If a situation of force majeure arises as a result of which Edvisory cannot fulfil one or more obligations towards the Customer, these obligations will be suspended until Edvisory can comply with it.

From the moment that a force majeure situation has lasted at least 30 calendar days, both parties may dissolve the agreement in writing in whole or in part.

Edvisory does not owe any (damage) compensation in a situation of force majeure, even if it has obtained any advantages as a result of the force majeure situation.

Modification of the agreement

If, after the conclusion of the agreement and before its implementation, it appears necessary to change or supplement its contents, the parties shall timely and in mutual consultation adjust the agreement accordingly.

Transfer of rights

The Customer cannot transfer its rights deferring from an agreement with Edvisory to third parties without the prior written consent of Edvisory, which will not be unreasonably be withheld.

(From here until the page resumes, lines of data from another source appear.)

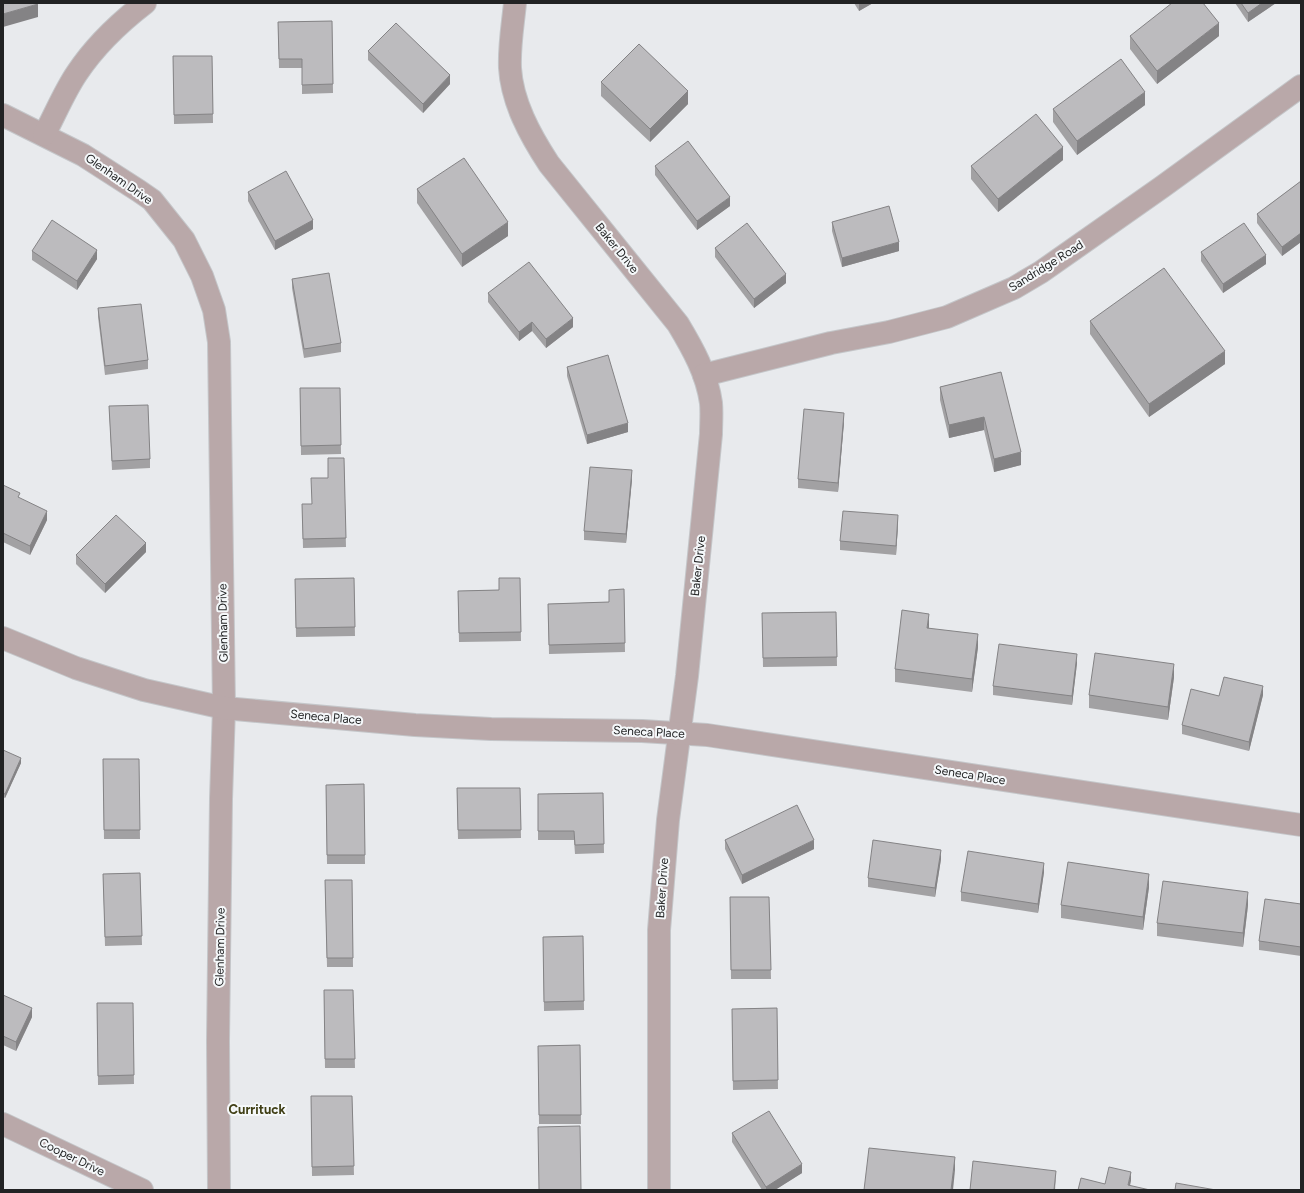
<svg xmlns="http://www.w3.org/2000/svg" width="1304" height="1193" viewBox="0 0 1304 1193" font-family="Figtree,sans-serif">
<rect width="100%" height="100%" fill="#e8eaed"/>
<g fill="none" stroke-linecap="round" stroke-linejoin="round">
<g stroke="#c4c6c9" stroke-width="24">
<g id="minor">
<path d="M515,3C513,24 509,46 510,68C512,102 530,135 549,164L678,324C693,349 707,374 711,403C712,413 711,424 711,434L687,676L668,820L659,930V1190"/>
<polyline points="3,115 83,155 139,191 152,200 184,240 202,276 214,310 219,342 224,708 221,799 218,1041 219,1190"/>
<path d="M44,135C55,115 64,92 77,73C95,46 119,23 145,3"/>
<polyline points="704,375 831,343 889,332 947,317 1014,288 1041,272 1162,187 1301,86"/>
<polyline points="3,638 76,668 144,690 224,708 415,725 491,729 642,731 707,735 1301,825"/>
<polyline points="3,1124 142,1190"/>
</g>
</g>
<use href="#minor" stroke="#b9a8a9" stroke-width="22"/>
</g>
<g fill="#a2a1a3">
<polygon points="854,3 873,3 859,11"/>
<polygon points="1235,3 1276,3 1248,22"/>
<polygon points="332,21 333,93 302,94 302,68 279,68 278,22"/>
<polygon points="1130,36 1219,36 1157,84 1130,49"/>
<polygon points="368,51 450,84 423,113 368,60"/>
<polygon points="173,56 212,56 213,123 174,124"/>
<polygon points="601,82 688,104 650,142 601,96"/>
<polygon points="1145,105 1077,155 1053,122 1053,109"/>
<polygon points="1063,160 998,212 971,179 971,166"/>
<polygon points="655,166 730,206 697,230 655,175"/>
<polygon points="1301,181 1301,242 1282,256 1257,223 1257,214"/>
<polygon points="417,189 508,236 462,267 417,203"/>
<polygon points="248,192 313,229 275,250 248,201"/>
<polygon points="832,222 899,251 842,267 832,231"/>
<polygon points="715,248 786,283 754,308 715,257"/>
<polygon points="32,251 97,259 77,290 32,260"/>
<polygon points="1201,252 1266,264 1223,293 1201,261"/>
<polygon points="292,279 341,343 341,352 304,358 292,288"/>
<polygon points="488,293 573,327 546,348 532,331 519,341 488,302"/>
<polygon points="98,308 148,360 148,369 105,375 98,317"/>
<polygon points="1090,321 1225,364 1149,417 1090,334"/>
<polygon points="567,367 628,432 587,444 567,376"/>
<polygon points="1001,372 1021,465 994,472 984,430 949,438 940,400 940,387"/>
<polygon points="300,388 340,388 341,454 301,455"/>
<polygon points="109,406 150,459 150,468 112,470"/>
<polygon points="844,422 838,492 798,488 798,479"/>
<polygon points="344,458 346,547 303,548 302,504 312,504 328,478"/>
<polygon points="632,479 626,543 584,540 584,531"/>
<polygon points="3,485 47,520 30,555 3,542"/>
<polygon points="898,524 896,555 840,550 840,541"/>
<polygon points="146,552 105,593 76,564 76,555"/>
<polygon points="354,578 355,636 296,637 295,579"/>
<polygon points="520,578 521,641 459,642 458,591 499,590"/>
<polygon points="624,589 625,652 549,654 548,604 609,602"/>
<polygon points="836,612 837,666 763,667 762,613"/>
<polygon points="929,628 978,647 972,692 895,682 895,669"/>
<polygon points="1077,663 1072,705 993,695 993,686"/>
<polygon points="1174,677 1168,720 1089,708 1089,695"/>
<polygon points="1263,695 1249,751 1182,734 1182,725 1219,696"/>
<polygon points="3,750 21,763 5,798 3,797"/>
<polygon points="103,759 139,759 140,839 104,839"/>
<polygon points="364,784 365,864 327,864 326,785"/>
<polygon points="457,788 520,788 521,838 458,839"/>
<polygon points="603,793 604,853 575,854 574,840 538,840 538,794"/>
<polygon points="725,840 814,849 742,884 725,849"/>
<polygon points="941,859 935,897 868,887 868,878"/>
<polygon points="1044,872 1038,913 961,901 961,892"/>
<polygon points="140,873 142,945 105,946 103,874"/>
<polygon points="325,880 352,880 353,967 327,967"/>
<polygon points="1149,887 1143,930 1061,918 1061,905"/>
<polygon points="730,897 769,897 771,979 731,979"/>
<polygon points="1301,904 1301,956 1259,950 1259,941"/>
<polygon points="1248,905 1243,947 1157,936 1157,923"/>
<polygon points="583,936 584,1010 544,1011 543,937"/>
<polygon points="324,990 353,990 355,1068 325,1068"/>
<polygon points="3,995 32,1017 16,1051 3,1045"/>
<polygon points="97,1003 133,1003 134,1084 98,1085"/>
<polygon points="777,1008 778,1089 733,1090 732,1009"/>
<polygon points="580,1045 581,1124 539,1124 538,1046"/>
<polygon points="311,1096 352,1096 354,1175 312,1176"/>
<polygon points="732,1133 802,1173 775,1190 762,1190 732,1142"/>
</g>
<g fill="#848385">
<polygon points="859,3 873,3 859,11"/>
<polygon points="1262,3 1276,3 1248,22 1248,13"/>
<polygon points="38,4 38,17 3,27 3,14"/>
<polygon points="1219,23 1219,36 1157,84 1157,71"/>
<polygon points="450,75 450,84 423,113 423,104"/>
<polygon points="688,91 688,104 650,142 650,129"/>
<polygon points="1145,92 1145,105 1077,155 1077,141"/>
<polygon points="1063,147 1063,160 998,212 998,199"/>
<polygon points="730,197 730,206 697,230 697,221"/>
<polygon points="313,220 313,229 275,250 275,241"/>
<polygon points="508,222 508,236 462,267 462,254"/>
<polygon points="1301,233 1301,242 1282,256 1282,247"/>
<polygon points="899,242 899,251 842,267 842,258"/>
<polygon points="97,250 97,259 77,290 77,281"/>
<polygon points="1266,255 1266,264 1223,293 1223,284"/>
<polygon points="786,274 786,283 754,308 754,299"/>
<polygon points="573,318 573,327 546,348 546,339"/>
<polygon points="532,322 532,331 519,341 519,332"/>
<polygon points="1225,351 1225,364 1149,417 1149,404"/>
<polygon points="844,413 844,422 838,492 838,483"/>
<polygon points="984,417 984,430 949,438 949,425"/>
<polygon points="628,423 628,432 587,444 587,435"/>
<polygon points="1021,452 1021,465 994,472 994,459"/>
<polygon points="632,470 632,479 626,543 626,534"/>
<polygon points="47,511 47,520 30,555 30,546"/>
<polygon points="898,515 898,524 896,555 896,546"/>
<polygon points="146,543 146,552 105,593 105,584"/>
<polygon points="929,614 929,627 927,641 927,628"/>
<polygon points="978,634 978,647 972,692 972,679"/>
<polygon points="1077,654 1077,663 1072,705 1072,696"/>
<polygon points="1174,664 1174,677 1168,720 1168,707"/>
<polygon points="1263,686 1263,695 1249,751 1249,742"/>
<polygon points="21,758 21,763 5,798 5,794"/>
<polygon points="814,840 814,849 742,884 742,875"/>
<polygon points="941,850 941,859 935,897 935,888"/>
<polygon points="1044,863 1044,872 1038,913 1038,904"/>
<polygon points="1149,874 1149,887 1143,930 1143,917"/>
<polygon points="1248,892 1248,905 1243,947 1243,933"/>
<polygon points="32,1008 32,1017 16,1051 16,1042"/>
<polygon points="955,1157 955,1170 953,1190 951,1190"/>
<polygon points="802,1164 802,1173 775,1190 766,1190 766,1187"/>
<polygon points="1056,1171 1055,1190 1054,1190"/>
<polygon points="1131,1172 1131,1181 1129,1190 1128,1185"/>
</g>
<g fill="#bcbbbe" stroke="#848385">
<polygon points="3,3 38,3 38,4 3,14"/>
<polygon points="1172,3 1203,3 1219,23 1157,71 1130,36"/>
<polygon points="1241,3 1262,3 1248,13"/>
<polygon points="332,21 333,84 302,85 302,59 279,59 278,22"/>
<polygon points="396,23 450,75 423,104 368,51"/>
<polygon points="639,44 688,91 650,129 601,82"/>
<polygon points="173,56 212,56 213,114 174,115"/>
<polygon points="1121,59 1145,92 1077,141 1053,109"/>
<polygon points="1036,114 1063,147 998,199 971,166"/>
<polygon points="688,141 730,197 697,221 655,166"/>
<polygon points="464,158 508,222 462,254 417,189"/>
<polygon points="286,171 313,220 275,241 248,192"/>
<polygon points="1301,181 1301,233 1282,247 1257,214"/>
<polygon points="889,206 899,242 842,258 832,222"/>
<polygon points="52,220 97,250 77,281 32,251"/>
<polygon points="747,223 786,274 754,299 715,248"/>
<polygon points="1244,223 1266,255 1223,284 1201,252"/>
<polygon points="529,262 573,318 546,339 532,322 519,332 488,293"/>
<polygon points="1164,268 1225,351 1149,404 1090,321"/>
<polygon points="329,273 341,343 304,349 292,279"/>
<polygon points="141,304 148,360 105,366 98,308"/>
<polygon points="608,355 628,423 587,435 567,367"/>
<polygon points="1001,372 1021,452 994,459 984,417 949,425 940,387"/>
<polygon points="300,388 340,388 341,445 301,446"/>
<polygon points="148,405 150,459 112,461 109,406"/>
<polygon points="804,409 844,413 838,483 798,479"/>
<polygon points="328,458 344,458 346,538 303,539 302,504 312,504 311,478 328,478"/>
<polygon points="590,467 632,470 626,534 584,531"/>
<polygon points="3,485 20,493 18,497 47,511 30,546 3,533"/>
<polygon points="843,511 898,515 896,546 840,541"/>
<polygon points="116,515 146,543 105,584 76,555"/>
<polygon points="354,578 355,627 296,628 295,579"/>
<polygon points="499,578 520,578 521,632 459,633 458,591 499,590"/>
<polygon points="624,589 625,643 549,645 548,604 609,602 609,590"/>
<polygon points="902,610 929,614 927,628 978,634 972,679 895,669"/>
<polygon points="836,612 837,657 763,658 762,613"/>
<polygon points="999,644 1077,654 1072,696 993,686"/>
<polygon points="1095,653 1174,664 1168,707 1089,695"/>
<polygon points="1224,677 1263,686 1249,742 1182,725 1191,689 1219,696"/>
<polygon points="3,750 21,758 5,794 3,793"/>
<polygon points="103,759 139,759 140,830 104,830"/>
<polygon points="364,784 365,855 327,855 326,785"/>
<polygon points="457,788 520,788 521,830 458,830"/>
<polygon points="603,793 604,844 575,845 574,831 538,831 538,794"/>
<polygon points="797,805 814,840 742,875 725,840"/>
<polygon points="873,840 941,850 935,888 868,878"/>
<polygon points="968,851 1044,863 1038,904 961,892"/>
<polygon points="1068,862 1149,874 1143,917 1061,905"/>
<polygon points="140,873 142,936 105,937 103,874"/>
<polygon points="325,880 352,880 353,958 327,958"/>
<polygon points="1163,881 1248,892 1243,933 1157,923"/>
<polygon points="730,897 769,897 771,970 731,970"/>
<polygon points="1265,899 1301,904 1301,947 1259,941"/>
<polygon points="583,936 584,1001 544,1002 543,937"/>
<polygon points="324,990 353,990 355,1059 325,1059"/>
<polygon points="3,995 32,1008 16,1042 3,1036"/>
<polygon points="97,1003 133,1003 134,1075 98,1076"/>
<polygon points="777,1008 778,1080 733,1081 732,1009"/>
<polygon points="580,1045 581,1115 539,1115 538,1046"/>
<polygon points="311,1096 352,1096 354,1166 312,1167"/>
<polygon points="769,1111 802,1164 766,1187 732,1133"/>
<polygon points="580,1126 581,1190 539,1190 538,1127"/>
<polygon points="869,1148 955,1157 951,1190 864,1190"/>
<polygon points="973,1161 1056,1171 1054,1190 970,1190"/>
<polygon points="1109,1167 1131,1172 1128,1185 1150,1190 1078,1190 1081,1178 1105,1184"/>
<polygon points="1176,1183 1216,1190 1175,1190"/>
</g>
<g text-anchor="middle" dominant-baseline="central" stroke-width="4" stroke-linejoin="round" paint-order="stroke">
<g font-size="12" fill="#222324" stroke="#f5f8fa">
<text transform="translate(119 179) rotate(35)">Glenham Drive</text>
<text transform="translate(617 248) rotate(51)">Baker Drive</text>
<text transform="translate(1046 266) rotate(-32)">Sandridge Road</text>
<text transform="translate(698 566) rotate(-84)">Baker Drive</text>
<text transform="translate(223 623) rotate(-91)">Glenham Drive</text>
<text transform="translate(326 717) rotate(5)">Seneca Place</text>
<text transform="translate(649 732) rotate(3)">Seneca Place</text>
<text transform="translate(970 775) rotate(9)">Seneca Place</text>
<text transform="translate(662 888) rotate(-86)">Baker Drive</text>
<text transform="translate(220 947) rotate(-89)">Glenham Drive</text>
<text transform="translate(72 1157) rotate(26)">Cooper Drive</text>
</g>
<g font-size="13" font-weight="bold" fill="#403f16" stroke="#f5f8fa">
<text x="257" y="1109">Currituck</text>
</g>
</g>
<rect width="1304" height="1193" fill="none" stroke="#222324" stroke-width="8"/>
</svg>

This provision applies as a clause with a property law effect as referred to in Section 3:83 (2) Dutch Civil Code.

Consequences of nullity or annullability

If one or more provisions of these general terms and conditions prove null or annullable, this will not affect the other provisions of these terms and conditions.

A provision that is null or annullable shall, in that case, be replaced by a provision that comes closest to what Edvisory had in mind when drafting the conditions on that issue.

Applicable law and competent court

Dutch law is exclusively applicable to all agreements between the parties.

The Dutch court in the district where Edvisory is established is exclusively competent in case of any disputes between parties, unless the law prescribes otherwise.